"Deux hommes ont été déclarés morts" et "quatre autres individus ont été transportés vers des hôpitaux avec des blessures graves", a déclaré le chef adjoint de la police de la ville, Frank Barredo.
Selon les premiers éléments rassemblés par les enquêteurs, "il y a eu un échange de tirs entre deux individus et deux armes à feu ont été retrouvées sur les lieux", a-t-il ajouté, en soulignant le "danger" que ce règlement de comptes présumé aurait pu représenter pour les plus de 13.000 personnes participant à ce festival de musique latine.
La police avait évoqué initialement un "tireur actif" mais "cela ne semble pas être le cas", a assuré Frank Barredo.

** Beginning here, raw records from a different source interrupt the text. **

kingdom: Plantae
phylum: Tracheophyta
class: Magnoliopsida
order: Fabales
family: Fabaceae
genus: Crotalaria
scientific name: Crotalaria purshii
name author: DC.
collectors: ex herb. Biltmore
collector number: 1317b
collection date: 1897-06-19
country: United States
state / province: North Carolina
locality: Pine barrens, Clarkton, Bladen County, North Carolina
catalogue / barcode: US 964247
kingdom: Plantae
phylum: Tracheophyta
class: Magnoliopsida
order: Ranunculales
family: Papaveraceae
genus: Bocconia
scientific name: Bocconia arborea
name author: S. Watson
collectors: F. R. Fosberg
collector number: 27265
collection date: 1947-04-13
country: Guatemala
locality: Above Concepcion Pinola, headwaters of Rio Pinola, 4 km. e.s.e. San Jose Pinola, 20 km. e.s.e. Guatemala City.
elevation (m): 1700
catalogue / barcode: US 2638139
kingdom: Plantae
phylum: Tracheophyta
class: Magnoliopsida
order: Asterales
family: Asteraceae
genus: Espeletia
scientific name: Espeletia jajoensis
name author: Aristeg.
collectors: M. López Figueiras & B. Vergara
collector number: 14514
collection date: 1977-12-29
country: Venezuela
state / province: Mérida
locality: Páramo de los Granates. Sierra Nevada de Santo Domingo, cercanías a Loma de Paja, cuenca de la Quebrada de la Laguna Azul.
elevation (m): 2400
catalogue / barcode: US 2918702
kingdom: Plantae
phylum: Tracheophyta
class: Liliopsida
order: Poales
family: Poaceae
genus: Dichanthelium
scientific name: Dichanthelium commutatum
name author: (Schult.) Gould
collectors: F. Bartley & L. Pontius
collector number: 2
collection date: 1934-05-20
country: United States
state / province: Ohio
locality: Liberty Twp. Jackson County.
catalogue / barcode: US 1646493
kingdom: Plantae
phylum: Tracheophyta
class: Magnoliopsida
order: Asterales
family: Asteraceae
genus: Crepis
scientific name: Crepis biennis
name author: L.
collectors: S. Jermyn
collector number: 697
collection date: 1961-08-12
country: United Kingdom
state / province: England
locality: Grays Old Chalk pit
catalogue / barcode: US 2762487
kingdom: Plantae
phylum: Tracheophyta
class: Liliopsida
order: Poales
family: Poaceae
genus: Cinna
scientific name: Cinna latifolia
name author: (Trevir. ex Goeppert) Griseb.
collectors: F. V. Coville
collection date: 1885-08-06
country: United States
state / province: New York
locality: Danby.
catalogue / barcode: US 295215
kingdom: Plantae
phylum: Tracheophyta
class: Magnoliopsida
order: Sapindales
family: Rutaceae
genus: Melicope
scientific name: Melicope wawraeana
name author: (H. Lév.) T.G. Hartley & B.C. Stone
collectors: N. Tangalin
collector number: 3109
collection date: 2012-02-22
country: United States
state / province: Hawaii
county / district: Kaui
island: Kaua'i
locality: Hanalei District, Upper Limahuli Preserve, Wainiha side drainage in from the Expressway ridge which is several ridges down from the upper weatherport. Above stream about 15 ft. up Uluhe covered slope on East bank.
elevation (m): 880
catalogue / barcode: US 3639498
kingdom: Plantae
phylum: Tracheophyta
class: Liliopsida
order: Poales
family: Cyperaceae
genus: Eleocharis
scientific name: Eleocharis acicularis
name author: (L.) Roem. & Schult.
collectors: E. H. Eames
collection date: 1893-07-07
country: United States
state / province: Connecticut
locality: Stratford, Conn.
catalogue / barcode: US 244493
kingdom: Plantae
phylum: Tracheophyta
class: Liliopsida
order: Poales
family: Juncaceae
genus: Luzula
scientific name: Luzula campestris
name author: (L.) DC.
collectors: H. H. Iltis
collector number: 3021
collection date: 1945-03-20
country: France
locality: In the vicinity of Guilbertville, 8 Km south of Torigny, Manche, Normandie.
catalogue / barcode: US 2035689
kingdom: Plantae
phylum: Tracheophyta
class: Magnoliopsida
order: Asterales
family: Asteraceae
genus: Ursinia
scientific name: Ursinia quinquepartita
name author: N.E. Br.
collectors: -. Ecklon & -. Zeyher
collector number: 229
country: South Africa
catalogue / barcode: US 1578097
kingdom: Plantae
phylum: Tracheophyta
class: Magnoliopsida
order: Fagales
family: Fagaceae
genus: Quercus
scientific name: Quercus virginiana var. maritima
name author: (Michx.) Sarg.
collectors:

Interrogé sur le ou les suspects recherchés, le chef adjoint de la police de la ville n'a "pas exclu" qu'il y ait pu avoir plus de personnes impliquées dans les tirs que les deux personnes évoquées. "Aucune arrestation n'a eu lieu jusqu'ici", a-t-il encore dit.
Le Premier ministre canadien Mark Carney s'est dit, sur son compte X "horrifié par la fusillade qui a entraîné la mort de deux personnes au Salsa on St. Clair Festival à Toronto".
"Mes prières vont aux familles qui pleurent leurs proches" et "mes remerciements aux officiers de police et aux premiers intervenants dont le courage et l'action rapide ont permis d'éviter une plus grande tragédie", a-t-il ajouté.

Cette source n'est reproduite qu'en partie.